Even if the players consider themselves as a group I think this is true. My experience over 30+ years is that players don't actually put a lot of weight on "beating" an adventure. Some, but not a lot. They put a lot more weight on having cool characters, doing cool and memorable stuff and so on, and that depending on the system, that often does interact with optimization. Players often set short-term win conditions of their own too, like getting their own back on a specific NPC for they feel as screwed them over or something, even if this wasn't part of your plan as DM.
@pemerton Still agree with most of what you're saying but I feel like Rifts is the killer example of where the "Well just picking a class or choosing a weapon isn't optimization" breaks down, at least in terms of being
meaningful. This is particularly relevant to me now because I've been comparing Rifts and the newest version of Savage Worlds Rifts.
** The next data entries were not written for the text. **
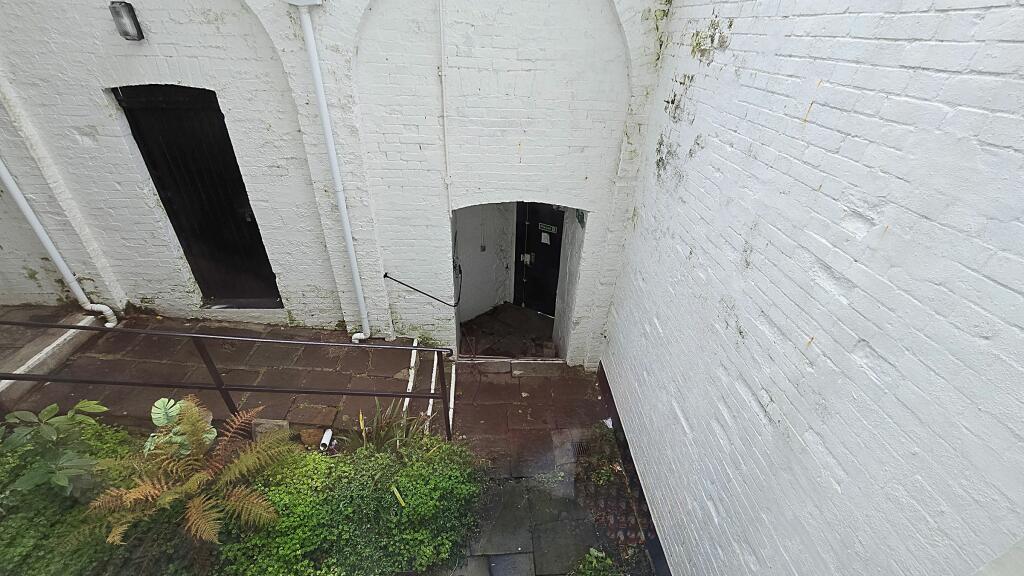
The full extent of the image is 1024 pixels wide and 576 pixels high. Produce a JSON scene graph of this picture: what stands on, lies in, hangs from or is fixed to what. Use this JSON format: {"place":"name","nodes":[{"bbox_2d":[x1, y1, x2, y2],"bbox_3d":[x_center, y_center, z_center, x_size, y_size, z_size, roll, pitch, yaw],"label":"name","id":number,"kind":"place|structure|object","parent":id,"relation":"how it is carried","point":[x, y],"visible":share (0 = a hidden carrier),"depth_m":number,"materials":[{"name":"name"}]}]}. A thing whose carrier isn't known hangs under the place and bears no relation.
{"place":"outdoors","nodes":[
{"label":"outdoors","id":0,"kind":"place"},
{"bbox_2d":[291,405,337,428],"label":"stone","id":1,"kind":"object","parent":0,"point":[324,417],"visible":0.96,"depth_m":3.52,"materials":[{"name":"brown stone"}]},
{"bbox_2d":[0,0,683,364],"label":"brick wall","id":2,"kind":"structure","parent":0,"point":[563,192],"depth_m":3.54,"materials":[{"name":"white"}]},
{"bbox_2d":[0,160,113,327],"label":"drainpipe","id":3,"kind":"object","parent":2,"relation":"attached to","point":[95,308],"visible":0.96,"depth_m":4.06,"materials":[{"name":"white plastic"}]},
{"bbox_2d":[109,0,143,41],"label":"wall lamp","id":4,"kind":"object","parent":2,"relation":"attached to","point":[124,4],"visible":0.98,"depth_m":2.95,"materials":[{"name":"black metal"}]},
{"bbox_2d":[114,85,282,307],"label":"black door","id":5,"kind":"structure","parent":2,"relation":"in","point":[234,180],"depth_m":3.97,"materials":[{"name":"black wood"}]},
{"bbox_2d":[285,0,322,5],"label":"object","id":6,"kind":"object","parent":2,"relation":"attached to","point":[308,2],"visible":0.97,"depth_m":2.76,"materials":[{"name":"white"}]},
{"bbox_2d":[296,0,375,344],"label":"drainpipe","id":7,"kind":"object","parent":2,"relation":"attached to","point":[336,174],"visible":0.98,"depth_m":3.55,"materials":[{"name":"white plastic"}]},
{"bbox_2d":[383,269,461,306],"bbox_3d":[-1.005,0.007,4.449,0.912,0.392,0.330,1,30,-2],"label":"handrail","id":8,"kind":"object","parent":2,"relation":"attached to","point":[415,289],"visible":1,"depth_m":4.41,"materials":[{"name":"black metal"}]},
{"bbox_2d":[437,0,452,213],"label":"conduit","id":9,"kind":"object","parent":2,"relation":"attached to","point":[441,21],"visible":0.98,"depth_m":3.35,"materials":[{"name":"white plastic"}]},
{"bbox_2d":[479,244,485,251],"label":"switch","id":10,"kind":"object","parent":2,"relation":"attached to","point":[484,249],"visible":0.97,"depth_m":5.56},
{"bbox_2d":[513,203,564,317],"bbox_3d":[0.480,-0.392,5.792,1.242,2.215,0.150,21,35,30],"label":"black door","id":11,"kind":"structure","parent":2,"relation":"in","point":[558,244],"depth_m":5.80,"materials":[{"name":"black metal"}]},
{"bbox_2d":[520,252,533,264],"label":"door lock","id":12,"kind":"object","parent":11,"relation":"attached to","point":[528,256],"visible":0.94,"depth_m":5.80,"materials":[{"name":"white"}]},
{"bbox_2d":[540,232,550,243],"bbox_3d":[0.509,-0.740,5.814,0.181,0.168,0.044,24,36,33],"label":"paper notice","id":13,"kind":"object","parent":11,"relation":"attached to","point":[547,242],"visible":0.98,"depth_m":5.81,"materials":[{"name":"white paper"}]},
{"bbox_2d":[538,222,557,233],"bbox_3d":[0.531,-0.875,5.713,0.424,0.121,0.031,21,35,29],"label":"door sign","id":14,"kind":"object","parent":11,"relation":"attached to","point":[552,229],"visible":0.98,"depth_m":5.70,"materials":[{"name":"green"}]},
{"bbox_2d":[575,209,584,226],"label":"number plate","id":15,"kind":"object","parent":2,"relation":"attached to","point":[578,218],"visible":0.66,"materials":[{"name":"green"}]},
{"bbox_2d":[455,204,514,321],"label":"wall","id":16,"kind":"structure","parent":0,"point":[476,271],"depth_m":5.53,"materials":[{"name":"white paint"}]},
{"bbox_2d":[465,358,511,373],"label":"stone block","id":17,"kind":"structure","parent":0,"point":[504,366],"depth_m":4.73,"materials":[{"name":"grey stone"}]},
{"bbox_2d":[458,301,557,358],"label":"floor","id":18,"kind":"structure","parent":0,"point":[491,315],"materials":[{"name":"brown stone"}]},
{"bbox_2d":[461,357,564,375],"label":"step","id":19,"kind":"structure","parent":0,"point":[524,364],"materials":[{"name":"grey stone"}]},
{"bbox_2d":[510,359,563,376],"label":"stone block","id":20,"kind":"structure","parent":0,"point":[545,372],"depth_m":4.78,"materials":[{"name":"stone"}]},
{"bbox_2d":[436,357,657,575],"label":"stone path","id":21,"kind":"structure","parent":0,"point":[495,540],"materials":[{"name":"grey stone"}]},
{"bbox_2d":[573,547,619,575],"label":"small plant","id":22,"kind":"object","parent":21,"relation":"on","point":[600,554],"visible":0.99,"depth_m":2.78,"materials":[{"name":"green plant"}]},
{"bbox_2d":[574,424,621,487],"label":"weed","id":23,"kind":"object","parent":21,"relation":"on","point":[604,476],"visible":0.72,"depth_m":3.63,"materials":[{"name":"green plant"}]},
{"bbox_2d":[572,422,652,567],"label":"ground cover","id":24,"kind":"object","parent":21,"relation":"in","point":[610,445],"visible":0.56,"depth_m":3.38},
{"bbox_2d":[600,0,1023,575],"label":"brick wall","id":25,"kind":"structure","parent":0,"point":[1023,286],"depth_m":1.44,"materials":[{"name":"white brick"}]},
{"bbox_2d":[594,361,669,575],"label":"baseboard","id":26,"kind":"object","parent":25,"relation":"attached to","point":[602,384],"visible":0.54,"depth_m":3.30,"materials":[{"name":"black"}]},
{"bbox_2d":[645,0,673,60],"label":"moss","id":27,"kind":"object","parent":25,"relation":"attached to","point":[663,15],"visible":0.78,"depth_m":3.01,"materials":[{"name":"green plant"}]},
{"bbox_2d":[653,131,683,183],"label":"moss","id":28,"kind":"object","parent":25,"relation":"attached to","point":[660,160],"visible":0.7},
{"bbox_2d":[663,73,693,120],"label":"moss","id":29,"kind":"object","parent":25,"relation":"attached to","point":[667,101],"visible":0.86,"depth_m":2.71,"materials":[{"name":"plant"}]},
{"bbox_2d":[687,14,731,60],"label":"moss","id":30,"kind":"object","parent":25,"relation":"attached to","point":[693,50],"visible":0.76,"depth_m":2.36,"materials":[{"name":"green plant"}]},
{"label":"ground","id":31,"kind":"structure","parent":0},
{"bbox_2d":[0,308,106,404],"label":"stone curb","id":32,"kind":"structure","parent":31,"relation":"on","point":[50,361],"depth_m":3.80,"materials":[{"name":"grey stone"}]},
{"bbox_2d":[1,321,458,440],"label":"metal railing","id":33,"kind":"object","parent":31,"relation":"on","point":[219,388],"visible":0.99,"depth_m":3.10,"materials":[{"name":"black metal"}]},
{"bbox_2d":[0,412,483,575],"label":"garden bed","id":34,"kind":"object","parent":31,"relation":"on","point":[97,437],"visible":0.75,"depth_m":2.56,"materials":[{"name":"green plant"}]},
{"bbox_2d":[0,398,111,499],"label":"leafy plant","id":35,"kind":"object","parent":34,"relation":"in","point":[49,416],"visible":0.95,"depth_m":2.33,"materials":[{"name":"green plant"}]},
{"bbox_2d":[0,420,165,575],"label":"ground cover","id":36,"kind":"object","parent":34,"relation":"in","point":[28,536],"visible":0.6,"depth_m":2.31,"materials":[{"name":"green plant"}]},
{"bbox_2d":[144,397,216,457],"bbox_3d":[-2.350,1.019,2.730,0.426,0.433,0.418,-23,38,-37],"label":"plant","id":37,"kind":"object","parent":34,"relation":"in","point":[165,399],"visible":0.49,"depth_m":2.67,"materials":[{"name":"green plant"}]},
{"bbox_2d":[83,397,299,549],"bbox_3d":[-1.951,1.160,2.350,1.123,0.611,1.151,1,30,-2],"label":"fern","id":38,"kind":"object","parent":34,"relation":"in","point":[191,481],"visible":0.98,"depth_m":2.30,"materials":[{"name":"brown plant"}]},
{"bbox_2d":[253,418,290,440],"bbox_3d":[-2.036,1.210,3.266,0.287,0.202,0.199,1,30,-2],"label":"stone block","id":39,"kind":"structure","parent":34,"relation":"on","point":[269,421],"depth_m":3.21,"materials":[{"name":"grey stone"}]},
{"bbox_2d":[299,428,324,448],"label":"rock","id":40,"kind":"object","parent":34,"relation":"on","point":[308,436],"visible":0.81,"depth_m":3.27,"materials":[{"name":"brown stone"}]},
{"bbox_2d":[319,428,332,451],"bbox_3d":[-1.577,1.309,3.275,0.093,0.151,0.142,1,30,-2],"label":"white pipe","id":41,"kind":"object","parent":34,"relation":"on","point":[323,441],"visible":0.94,"depth_m":3.23,"materials":[{"name":"white plastic"}]},
{"bbox_2d":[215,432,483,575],"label":"shrub","id":42,"kind":"object","parent":34,"relation":"on","point":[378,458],"visible":0.84,"depth_m":2.56,"materials":[{"name":"green plant"}]},
{"bbox_2d":[346,398,430,453],"bbox_3d":[-0.984,1.164,3.069,0.782,0.579,0.767,1,30,-2],"label":"plant","id":43,"kind":"object","parent":34,"relation":"in","point":[378,437],"visible":0.59,"depth_m":3.05,"materials":[{"name":"green plant"}]},
{"bbox_2d":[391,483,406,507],"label":"leaf","id":44,"kind":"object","parent":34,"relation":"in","point":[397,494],"visible":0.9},
{"bbox_2d":[401,338,417,426],"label":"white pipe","id":45,"kind":"object","parent":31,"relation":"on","point":[415,342],"visible":0.61,"depth_m":4.04,"materials":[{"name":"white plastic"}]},
{"bbox_2d":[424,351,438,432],"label":"step edge","id":46,"kind":"object","parent":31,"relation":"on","point":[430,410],"visible":0.65,"depth_m":3.99,"materials":[{"name":"white"}]},
{"bbox_2d":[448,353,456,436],"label":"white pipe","id":47,"kind":"object","parent":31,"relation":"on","point":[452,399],"visible":0.67,"depth_m":4.17,"materials":[{"name":"white"}]}
]}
By your definition of optimization, there's absolutely no question that optimization in terms of picking specific edges, specific skills, spending stuff carefully and so on is vastly more possible within Savage Worlds Adventure Edition (SWADE) than Palladium Rifts. With Palladium Rifts, optimization is pretty limited - you pick either an Racial Character Class (RCC) or a race and an Occupational Character Class (OCC). You roll some stats and pick some skills, but the actual optimization is pretty limited. It's pretty much the same skills which are optimal for all characters, and in many cases some/all of those skills simply come with the class. But Rifts is vastly, insanely unbalanced, because the reality is, a lot of RCCs and some races and OCCs are just ridiculously better than other ones, like laughably so. It's been that case since the beginning, too, and only got worse over time. Knowing which RCCs, OCCs, and simple equipment choices were just waaaaay better than the others (combined with a limited number of choices re: skills) was huge. A lot of it required you to understand stuff that wasn't immediately obvious, too. Like, yeah, a Glitterboy is obviously powerful and doesn't require much in the way of choice-based optimization, but something like the Hunter Cat RCC buried deep in South America 1 is also ludicrously powerful, and to know that, you need to know it exists, and understand why it's so powerful, which feels awfully like optimization to me, and unbalances the game more than a lot of points-based or similar optimization. Likewise with knowing about guns and armour buried in various books, and understanding why certain ones were particularly OP because of the way they interacted with other rules
Contrast this with SWADE Rifts, where whilst you can, in theory, optimize more, because you have more moving parts to work with, more choices, and so on, and you see that actually, SWADE is far more balanced (though not without issues), and in-depth knowledge of the system and books is far less likely to benefit you to the same degree.
I don't know if this entirely undermines what you're saying - I don't think so - but I feel like you can have games where your definition of optimization is quite limited, but which are grotesquely unbalanced, and ones where there's a ton of optimization possible, but the end result is pretty balanced in most cases.